Economic Development Tax Incentives -- Equipment moved into the State. QUALIFIED PROPERTY PLACED IN SERVICE IN NEBRASKA FOR THE FIRST TIME AFTER FILING AN APPLICATION UNDER THE EMPLOYMENT AND INVESTMENT GROWTH ACT WILL BE AN INVESTMENT IN THIS STATE.
Advice has been requested as to the effect of Revenue Ruling 29-87-2, entitled Economic Development Tax Incentives - Time of Investment, on property that is originally placed into service in another state and then is moved into Nebraska.
The taxpayer has applied for an agreement under the Employment and Investment Growth Act (Act). The taxpayer is currently operating a manufacturing facility in another state. The project includes the relocation of equipment from the other state into the project in Nebraska. Most of the equipment that will be relocated was originally placed into service in the other state before the filing of the application, and some of the equipment that will be relocated has been placed into service after the date of the application. All of the equipment will be relocated into Nebraska after the date of the application.
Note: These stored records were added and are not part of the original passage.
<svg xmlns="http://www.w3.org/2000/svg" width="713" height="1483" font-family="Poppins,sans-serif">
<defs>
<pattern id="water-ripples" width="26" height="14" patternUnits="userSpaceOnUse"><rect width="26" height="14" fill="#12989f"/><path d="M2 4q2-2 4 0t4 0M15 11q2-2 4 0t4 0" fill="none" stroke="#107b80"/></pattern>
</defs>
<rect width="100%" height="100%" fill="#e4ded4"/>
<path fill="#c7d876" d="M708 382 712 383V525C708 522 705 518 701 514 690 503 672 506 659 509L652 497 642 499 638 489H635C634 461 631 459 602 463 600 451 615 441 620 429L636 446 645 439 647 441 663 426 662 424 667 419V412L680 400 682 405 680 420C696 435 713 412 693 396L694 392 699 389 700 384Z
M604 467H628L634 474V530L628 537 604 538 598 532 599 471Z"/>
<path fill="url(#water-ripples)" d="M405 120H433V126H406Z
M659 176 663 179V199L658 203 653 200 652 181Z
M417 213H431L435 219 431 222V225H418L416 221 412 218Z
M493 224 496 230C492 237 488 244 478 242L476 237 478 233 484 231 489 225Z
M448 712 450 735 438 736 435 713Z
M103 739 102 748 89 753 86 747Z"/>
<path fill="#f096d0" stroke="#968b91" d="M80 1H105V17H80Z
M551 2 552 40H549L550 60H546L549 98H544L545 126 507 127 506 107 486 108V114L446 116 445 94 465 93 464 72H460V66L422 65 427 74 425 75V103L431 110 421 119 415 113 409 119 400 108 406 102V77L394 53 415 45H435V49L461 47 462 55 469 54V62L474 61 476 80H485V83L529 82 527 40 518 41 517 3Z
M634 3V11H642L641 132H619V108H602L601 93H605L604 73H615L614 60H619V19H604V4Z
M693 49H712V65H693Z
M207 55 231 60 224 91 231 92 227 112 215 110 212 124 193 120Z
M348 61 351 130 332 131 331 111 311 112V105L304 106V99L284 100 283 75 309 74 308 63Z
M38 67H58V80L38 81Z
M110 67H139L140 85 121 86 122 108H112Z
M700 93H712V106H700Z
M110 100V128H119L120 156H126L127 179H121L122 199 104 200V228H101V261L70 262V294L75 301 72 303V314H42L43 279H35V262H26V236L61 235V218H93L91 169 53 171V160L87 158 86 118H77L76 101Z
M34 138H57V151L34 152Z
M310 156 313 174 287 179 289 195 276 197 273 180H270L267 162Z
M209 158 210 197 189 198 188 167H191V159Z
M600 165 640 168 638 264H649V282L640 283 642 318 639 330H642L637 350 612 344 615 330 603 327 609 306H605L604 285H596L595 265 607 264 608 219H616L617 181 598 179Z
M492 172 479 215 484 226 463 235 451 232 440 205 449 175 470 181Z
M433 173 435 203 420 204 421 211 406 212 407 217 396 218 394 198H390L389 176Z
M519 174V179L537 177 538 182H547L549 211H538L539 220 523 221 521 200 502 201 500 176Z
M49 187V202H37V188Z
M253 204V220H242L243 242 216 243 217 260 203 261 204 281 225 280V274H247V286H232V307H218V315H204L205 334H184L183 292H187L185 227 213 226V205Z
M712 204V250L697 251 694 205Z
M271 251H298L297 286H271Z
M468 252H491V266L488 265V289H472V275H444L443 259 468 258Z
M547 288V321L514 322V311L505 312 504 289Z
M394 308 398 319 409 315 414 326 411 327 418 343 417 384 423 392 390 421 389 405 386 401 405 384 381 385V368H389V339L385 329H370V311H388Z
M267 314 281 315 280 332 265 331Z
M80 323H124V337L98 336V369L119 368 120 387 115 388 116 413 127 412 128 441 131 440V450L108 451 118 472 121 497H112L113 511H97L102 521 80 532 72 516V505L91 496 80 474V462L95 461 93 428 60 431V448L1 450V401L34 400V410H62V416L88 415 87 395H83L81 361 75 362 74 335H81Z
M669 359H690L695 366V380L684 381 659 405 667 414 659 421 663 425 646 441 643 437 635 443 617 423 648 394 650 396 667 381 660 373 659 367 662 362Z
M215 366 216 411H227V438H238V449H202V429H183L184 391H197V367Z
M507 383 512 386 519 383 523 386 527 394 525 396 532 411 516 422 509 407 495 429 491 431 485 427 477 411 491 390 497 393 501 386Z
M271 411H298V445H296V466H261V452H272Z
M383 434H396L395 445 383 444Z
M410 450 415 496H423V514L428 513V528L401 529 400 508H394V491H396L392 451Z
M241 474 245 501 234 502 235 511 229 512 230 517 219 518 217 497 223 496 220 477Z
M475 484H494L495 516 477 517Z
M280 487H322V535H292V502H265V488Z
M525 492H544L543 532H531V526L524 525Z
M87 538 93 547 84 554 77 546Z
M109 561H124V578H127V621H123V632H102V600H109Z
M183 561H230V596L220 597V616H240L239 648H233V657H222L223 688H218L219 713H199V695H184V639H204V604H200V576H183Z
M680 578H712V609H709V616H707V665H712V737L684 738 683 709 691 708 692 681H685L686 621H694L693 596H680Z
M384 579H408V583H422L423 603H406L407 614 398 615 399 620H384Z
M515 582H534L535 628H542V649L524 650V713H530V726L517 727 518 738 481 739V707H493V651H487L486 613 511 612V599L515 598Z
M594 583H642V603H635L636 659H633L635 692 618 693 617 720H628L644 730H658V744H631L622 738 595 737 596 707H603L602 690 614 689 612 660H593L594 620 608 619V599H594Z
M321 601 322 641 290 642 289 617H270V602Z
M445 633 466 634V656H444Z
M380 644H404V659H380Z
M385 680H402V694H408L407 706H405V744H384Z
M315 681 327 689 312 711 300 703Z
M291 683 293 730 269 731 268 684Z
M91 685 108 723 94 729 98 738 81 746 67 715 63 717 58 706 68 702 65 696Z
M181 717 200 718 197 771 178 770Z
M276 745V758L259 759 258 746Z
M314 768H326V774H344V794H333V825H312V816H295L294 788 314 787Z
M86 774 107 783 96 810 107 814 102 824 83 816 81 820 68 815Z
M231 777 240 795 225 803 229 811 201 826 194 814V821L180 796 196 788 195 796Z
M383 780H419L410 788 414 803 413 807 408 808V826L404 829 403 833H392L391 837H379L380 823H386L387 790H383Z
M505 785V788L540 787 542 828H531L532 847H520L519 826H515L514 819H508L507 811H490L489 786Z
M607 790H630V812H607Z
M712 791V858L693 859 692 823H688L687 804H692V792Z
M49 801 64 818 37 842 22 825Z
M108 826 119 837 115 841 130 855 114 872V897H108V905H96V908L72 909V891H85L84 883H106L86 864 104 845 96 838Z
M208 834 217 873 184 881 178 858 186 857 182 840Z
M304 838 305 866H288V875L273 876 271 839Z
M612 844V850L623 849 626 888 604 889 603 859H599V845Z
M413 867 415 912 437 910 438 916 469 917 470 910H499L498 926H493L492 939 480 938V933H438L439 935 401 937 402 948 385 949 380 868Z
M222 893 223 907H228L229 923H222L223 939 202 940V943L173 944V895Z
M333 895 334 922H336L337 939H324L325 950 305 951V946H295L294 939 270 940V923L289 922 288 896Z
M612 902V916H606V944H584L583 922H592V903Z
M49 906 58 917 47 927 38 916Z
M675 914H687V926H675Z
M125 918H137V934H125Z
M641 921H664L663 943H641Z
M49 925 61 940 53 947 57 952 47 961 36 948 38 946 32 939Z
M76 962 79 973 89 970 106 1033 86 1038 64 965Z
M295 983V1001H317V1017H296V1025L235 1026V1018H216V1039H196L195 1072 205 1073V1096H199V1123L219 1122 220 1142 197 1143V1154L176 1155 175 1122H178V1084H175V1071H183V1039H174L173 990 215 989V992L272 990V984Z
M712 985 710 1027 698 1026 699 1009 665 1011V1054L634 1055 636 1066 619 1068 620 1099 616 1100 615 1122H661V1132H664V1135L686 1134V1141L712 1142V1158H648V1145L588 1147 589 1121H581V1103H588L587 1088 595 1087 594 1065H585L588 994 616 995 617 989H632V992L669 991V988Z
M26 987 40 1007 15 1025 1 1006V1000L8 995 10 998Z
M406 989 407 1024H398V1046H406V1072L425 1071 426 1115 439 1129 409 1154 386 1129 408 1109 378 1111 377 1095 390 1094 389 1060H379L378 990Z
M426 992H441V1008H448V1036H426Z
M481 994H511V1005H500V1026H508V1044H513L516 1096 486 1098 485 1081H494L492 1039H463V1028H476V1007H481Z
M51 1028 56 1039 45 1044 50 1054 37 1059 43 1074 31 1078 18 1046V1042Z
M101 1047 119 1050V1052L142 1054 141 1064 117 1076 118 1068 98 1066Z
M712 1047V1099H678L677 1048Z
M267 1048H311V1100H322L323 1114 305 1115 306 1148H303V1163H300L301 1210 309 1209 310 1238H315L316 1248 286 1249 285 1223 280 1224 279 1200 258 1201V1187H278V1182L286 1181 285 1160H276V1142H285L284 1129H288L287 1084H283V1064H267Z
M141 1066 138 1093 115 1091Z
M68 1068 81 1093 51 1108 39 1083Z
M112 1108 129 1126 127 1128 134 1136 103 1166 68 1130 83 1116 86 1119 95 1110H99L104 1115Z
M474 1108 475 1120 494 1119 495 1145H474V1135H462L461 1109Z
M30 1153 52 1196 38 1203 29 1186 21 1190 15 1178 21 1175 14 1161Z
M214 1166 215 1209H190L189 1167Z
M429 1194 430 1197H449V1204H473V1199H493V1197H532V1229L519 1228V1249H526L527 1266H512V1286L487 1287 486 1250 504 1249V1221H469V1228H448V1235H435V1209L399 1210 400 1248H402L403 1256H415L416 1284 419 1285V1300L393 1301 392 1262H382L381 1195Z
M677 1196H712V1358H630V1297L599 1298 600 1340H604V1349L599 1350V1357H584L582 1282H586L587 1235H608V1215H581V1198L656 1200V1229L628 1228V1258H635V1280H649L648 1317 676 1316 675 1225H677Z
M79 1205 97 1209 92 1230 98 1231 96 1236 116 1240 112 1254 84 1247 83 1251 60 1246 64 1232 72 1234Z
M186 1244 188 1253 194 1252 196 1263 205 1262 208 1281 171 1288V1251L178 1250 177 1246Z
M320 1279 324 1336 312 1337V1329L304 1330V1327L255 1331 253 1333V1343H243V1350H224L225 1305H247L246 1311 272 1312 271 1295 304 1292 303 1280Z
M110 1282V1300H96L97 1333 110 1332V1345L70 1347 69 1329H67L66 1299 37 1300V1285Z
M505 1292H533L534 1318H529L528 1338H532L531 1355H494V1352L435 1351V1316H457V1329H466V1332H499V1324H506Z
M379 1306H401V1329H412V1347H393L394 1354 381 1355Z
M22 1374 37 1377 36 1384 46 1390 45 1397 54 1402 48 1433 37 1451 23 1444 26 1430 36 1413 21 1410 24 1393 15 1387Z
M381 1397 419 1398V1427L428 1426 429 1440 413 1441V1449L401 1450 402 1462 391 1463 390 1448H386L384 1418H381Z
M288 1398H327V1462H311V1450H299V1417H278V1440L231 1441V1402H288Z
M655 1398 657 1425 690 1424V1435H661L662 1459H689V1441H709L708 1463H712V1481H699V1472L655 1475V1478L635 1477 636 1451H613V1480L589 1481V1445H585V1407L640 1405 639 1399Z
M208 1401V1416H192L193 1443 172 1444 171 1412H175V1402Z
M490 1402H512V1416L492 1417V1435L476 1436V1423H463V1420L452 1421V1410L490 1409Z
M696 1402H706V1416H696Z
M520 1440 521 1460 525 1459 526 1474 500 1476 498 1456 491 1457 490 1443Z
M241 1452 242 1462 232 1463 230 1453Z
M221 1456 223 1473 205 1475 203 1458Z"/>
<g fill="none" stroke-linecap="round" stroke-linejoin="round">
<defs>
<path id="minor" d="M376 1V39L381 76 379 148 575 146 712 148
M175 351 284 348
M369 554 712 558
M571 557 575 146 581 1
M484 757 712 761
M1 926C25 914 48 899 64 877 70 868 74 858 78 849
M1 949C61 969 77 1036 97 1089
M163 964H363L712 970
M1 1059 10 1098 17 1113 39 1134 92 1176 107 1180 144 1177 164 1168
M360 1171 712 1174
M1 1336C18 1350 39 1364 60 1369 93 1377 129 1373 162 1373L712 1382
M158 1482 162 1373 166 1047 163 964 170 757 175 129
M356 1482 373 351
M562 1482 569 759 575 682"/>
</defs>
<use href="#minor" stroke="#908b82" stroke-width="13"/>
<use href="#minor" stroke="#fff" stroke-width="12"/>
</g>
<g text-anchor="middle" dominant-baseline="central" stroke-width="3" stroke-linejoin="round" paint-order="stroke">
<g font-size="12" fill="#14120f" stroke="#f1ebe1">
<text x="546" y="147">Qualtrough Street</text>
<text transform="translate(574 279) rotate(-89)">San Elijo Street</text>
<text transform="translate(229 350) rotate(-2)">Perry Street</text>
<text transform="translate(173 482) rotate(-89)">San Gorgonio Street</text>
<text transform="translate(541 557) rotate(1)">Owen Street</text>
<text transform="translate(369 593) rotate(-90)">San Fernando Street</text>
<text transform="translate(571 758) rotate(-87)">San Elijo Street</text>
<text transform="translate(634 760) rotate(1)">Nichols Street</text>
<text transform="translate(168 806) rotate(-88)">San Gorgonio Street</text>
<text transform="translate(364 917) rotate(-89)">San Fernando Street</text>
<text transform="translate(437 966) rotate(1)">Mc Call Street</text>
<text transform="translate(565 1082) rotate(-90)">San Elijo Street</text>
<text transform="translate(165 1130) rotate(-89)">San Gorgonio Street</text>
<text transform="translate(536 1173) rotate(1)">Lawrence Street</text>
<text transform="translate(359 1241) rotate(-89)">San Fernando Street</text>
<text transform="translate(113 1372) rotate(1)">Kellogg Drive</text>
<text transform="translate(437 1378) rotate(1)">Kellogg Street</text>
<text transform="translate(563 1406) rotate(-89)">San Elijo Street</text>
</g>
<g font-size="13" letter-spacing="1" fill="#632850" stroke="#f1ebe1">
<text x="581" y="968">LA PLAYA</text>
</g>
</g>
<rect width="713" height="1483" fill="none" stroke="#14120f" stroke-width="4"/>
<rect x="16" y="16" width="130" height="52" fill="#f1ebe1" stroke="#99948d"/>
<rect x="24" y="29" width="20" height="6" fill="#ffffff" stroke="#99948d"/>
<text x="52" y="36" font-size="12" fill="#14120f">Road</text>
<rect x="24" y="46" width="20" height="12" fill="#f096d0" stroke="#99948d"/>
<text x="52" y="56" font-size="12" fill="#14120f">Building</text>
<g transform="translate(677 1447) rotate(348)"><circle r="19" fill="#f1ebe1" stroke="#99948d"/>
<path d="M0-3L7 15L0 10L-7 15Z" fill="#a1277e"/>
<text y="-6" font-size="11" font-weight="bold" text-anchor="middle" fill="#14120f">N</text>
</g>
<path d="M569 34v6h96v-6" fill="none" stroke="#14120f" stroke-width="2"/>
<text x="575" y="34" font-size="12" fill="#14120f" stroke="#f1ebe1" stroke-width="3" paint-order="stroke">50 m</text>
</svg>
Section 77-4102(2), R.S.Supp. 1987, provides in part that:
It is the policy of this state to make revisions in Nebraska's tax structure in order to encourage new businesses to relocate to Nebraska, . . . .Section 77-4103(6), R.S.Supp. 1987, provides in part that:
Investment shall mean the value of qualified property incorporated into or used at the project. For qualified property owned by the taxpayer, the value shall be the original cost of the property, . . . .Section 77-4104(3), R.S.Supp. 1987, provides in part that:
Once reasonably satisfied that the plans of the applicant constitute a project in a qualified business within this state, that the plans will result in either (a) the investment in qualified property of at least three million dollars and the hiring of at least thirty new employees or (b) the investment in qualified property of at least twenty million dollars, . . . the Tax Commissioner shall approve the application.The Act requires an investment in qualified property in Nebraska in order for the taxpayer to receive the benefits allowable under the Act. Revenue Ruling 29-87-2, Economic Development Tax Incentives - Time of Investment states that the property has to be placed into service after the date of the application.
The intent of the Act is to provide incentives for the investment in and creation of new jobs in Nebraska, and one of the state purposes of the Act is to encourage the relocation of businesses into the state. The benefit to the state is substantially the same whether the new jobs are coupled with the purchase of new property or the moving of other property into the state.
Since the Act does not limit the investment to new purchases, property that is placed in service in Nebraska for the first time after the date of the application will qualify for the purpose of meeting the required level of investment and for the computation of the credit on investment.
The property that is moved into the state will be valued in the following manner. For property owned by the taxpayer, the original cost of the property, as defined in Revenue Ruling 29-87-1, Economic Development Tax Incentives - Original Cost, will be used. For property leased by the taxpayer, the value of the property shall be the net annual lease amount multiplied by the number of years of the lease for which the taxpayer was originally bound that are remaining at the time the property was moved into Nebraska.